SOURCE TEXT ->
__________
It ain't all romance and ribbons at Drowsy Water



I like to portray the ranch life as one full of adventure and romance. And, honestly, there is a lot of that happening around here. There are colorful sunrises during morning roundups--horses neighing and snorting as they charge back to the ranch for their morning feed. There are country songs by campfires on cool summer evenings. There are blooming flowers, falling snowflakes, and singing birds.

But it's not all romance and ribbons around here. Take, for example, the end result of our countless hours of work in the hayfields. After hours, days, weeks, and months slaving away to mow, rake, and bail our hay we save it for the cows and horses to eat in the winter. Then every single day each winter we take the tractor out and feed the hay. Can't miss a day. It's the definition of dedication.


Well, as my aunt always said about hay and the haying process, "You have to remember, it just becomes a turd."
__________
DATA UNDER STUDY ->

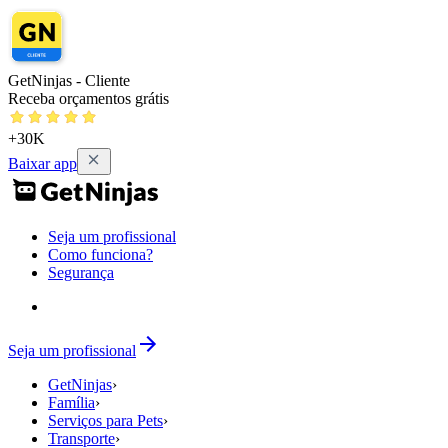
GetNinjas - Cliente
Receba orçamentos grátis
+30K
Baixar app
Seja um profissional
Como funciona?
Segurança
Seja um profissional
GetNinjas
›
Família
›
Serviços para Pets
›
Transporte
›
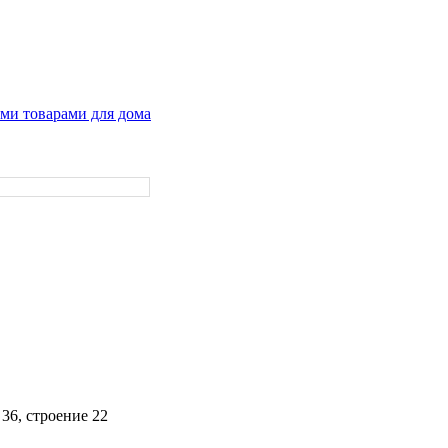
ими товарами для дома
 36, строение 22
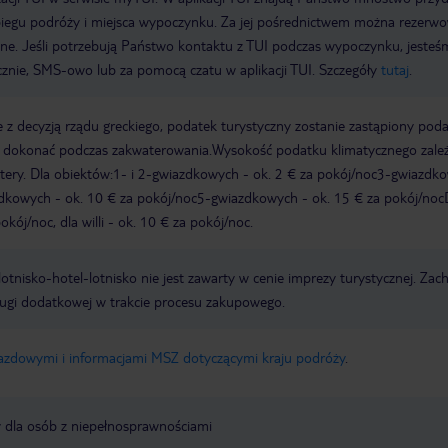
biegu podróży i miejsca wypoczynku. Za jej pośrednictwem można rezerw
wne. Jeśli potrzebują Państwo kontaktu z TUI podczas wypoczynku, jeste
icznie, SMS-owo lub za pomocą czatu w aplikacji TUI. Szczegóły
tutaj
.
 z decyzją rządu greckiego, podatek turystyczny zostanie zastąpiony pod
y dokonać podczas zakwaterowania.Wysokość podatku klimatycznego zale
watery. Dla obiektów:1- i 2-gwiazdkowych - ok. 2 € za pokój/noc3-gwiazdk
zdkowych - ok. 10 € za pokój/noc5-gwiazdkowych - ok. 15 € za pokój/noc
kój/noc, dla willi - ok. 10 € za pokój/noc.
e lotnisko-hotel-lotnisko nie jest zawarty w cenie imprezy turystycznej. Za
ługi dodatkowej w trakcie procesu zakupowego.
jazdowymi i informacjami MSZ dotyczącymi kraju podróży
.
y dla osób z niepełnosprawnościami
__________
WHAT YOU WILL DO -> According to the ranch text, what is done every single day each winter? Please answer in one sentence. You can do the work without the items.

TASK RESPONSE -> Every day each winter, the tractor is taken out to feed the hay to the cows and horses.